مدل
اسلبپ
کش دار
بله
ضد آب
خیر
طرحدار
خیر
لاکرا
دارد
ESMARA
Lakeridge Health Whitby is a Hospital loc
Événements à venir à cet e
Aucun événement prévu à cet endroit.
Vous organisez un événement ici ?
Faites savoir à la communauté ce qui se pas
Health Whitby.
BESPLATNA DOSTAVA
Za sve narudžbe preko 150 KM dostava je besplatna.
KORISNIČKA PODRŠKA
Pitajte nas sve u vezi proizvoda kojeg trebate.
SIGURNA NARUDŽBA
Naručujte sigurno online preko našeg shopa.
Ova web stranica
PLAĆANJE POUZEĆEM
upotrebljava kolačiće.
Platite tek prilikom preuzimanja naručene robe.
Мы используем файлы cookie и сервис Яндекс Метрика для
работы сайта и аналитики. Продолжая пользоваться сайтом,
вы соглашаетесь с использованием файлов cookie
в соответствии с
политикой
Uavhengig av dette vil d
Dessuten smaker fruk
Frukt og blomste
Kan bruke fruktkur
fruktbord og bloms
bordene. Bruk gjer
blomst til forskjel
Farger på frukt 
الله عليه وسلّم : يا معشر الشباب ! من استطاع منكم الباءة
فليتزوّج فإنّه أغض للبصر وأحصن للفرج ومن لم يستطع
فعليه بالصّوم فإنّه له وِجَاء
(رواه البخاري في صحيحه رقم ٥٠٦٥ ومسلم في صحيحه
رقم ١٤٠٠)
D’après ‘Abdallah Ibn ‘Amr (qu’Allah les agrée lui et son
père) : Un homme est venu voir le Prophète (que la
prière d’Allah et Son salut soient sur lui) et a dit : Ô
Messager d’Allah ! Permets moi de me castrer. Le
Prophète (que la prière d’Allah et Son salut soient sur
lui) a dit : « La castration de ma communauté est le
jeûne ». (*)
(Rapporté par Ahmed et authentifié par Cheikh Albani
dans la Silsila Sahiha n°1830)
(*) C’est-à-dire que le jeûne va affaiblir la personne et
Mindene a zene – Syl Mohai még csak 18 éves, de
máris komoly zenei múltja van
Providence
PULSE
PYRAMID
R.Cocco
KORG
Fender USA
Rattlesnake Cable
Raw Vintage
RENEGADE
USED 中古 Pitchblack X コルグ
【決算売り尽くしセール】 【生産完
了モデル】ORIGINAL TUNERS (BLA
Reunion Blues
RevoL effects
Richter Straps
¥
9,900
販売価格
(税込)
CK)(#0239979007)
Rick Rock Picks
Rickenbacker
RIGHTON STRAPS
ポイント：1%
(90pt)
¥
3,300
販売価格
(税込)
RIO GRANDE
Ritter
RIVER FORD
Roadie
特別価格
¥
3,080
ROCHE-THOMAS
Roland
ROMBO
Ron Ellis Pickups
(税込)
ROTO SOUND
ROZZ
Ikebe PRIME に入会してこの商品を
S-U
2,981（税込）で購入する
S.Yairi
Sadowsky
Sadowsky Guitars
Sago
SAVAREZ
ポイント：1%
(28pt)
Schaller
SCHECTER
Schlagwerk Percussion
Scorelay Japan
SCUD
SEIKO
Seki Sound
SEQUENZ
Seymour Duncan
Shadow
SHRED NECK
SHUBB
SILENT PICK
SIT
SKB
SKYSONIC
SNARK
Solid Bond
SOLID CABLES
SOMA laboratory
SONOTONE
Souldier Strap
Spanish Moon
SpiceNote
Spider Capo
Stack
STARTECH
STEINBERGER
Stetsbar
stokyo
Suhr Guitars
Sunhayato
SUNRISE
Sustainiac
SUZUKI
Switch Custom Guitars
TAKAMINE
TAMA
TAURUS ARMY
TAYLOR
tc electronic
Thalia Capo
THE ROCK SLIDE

• [YOUR ASSIGNMENT]:
Can you pull out every line of the records from the very first one through the line containing "blomst til forskjel", reproducing each one unchanged?

• [WRITTEN REPLY]:
مدل
اسلبپ
کش دار
بله
ضد آب
خیر
طرحدار
خیر
لاکرا
دارد
ESMARA
Lakeridge Health Whitby is a Hospital loc
Événements à venir à cet e
Aucun événement prévu à cet endroit.
Vous organisez un événement ici ?
Faites savoir à la communauté ce qui se pas
Health Whitby.
BESPLATNA DOSTAVA
Za sve narudžbe preko 150 KM dostava je besplatna.
KORISNIČKA PODRŠKA
Pitajte nas sve u vezi proizvoda kojeg trebate.
SIGURNA NARUDŽBA
Naručujte sigurno online preko našeg shopa.
Ova web stranica
PLAĆANJE POUZEĆEM
upotrebljava kolačiće.
Platite tek prilikom preuzimanja naručene robe.
Мы используем файлы cookie и сервис Яндекс Метрика для
работы сайта и аналитики. Продолжая пользоваться сайтом,
вы соглашаетесь с использованием файлов cookie
в соответствии с
политикой
Uavhengig av dette vil d
Dessuten smaker fruk
Frukt og blomste
Kan bruke fruktkur
fruktbord og bloms
bordene. Bruk gjer
blomst til forskjel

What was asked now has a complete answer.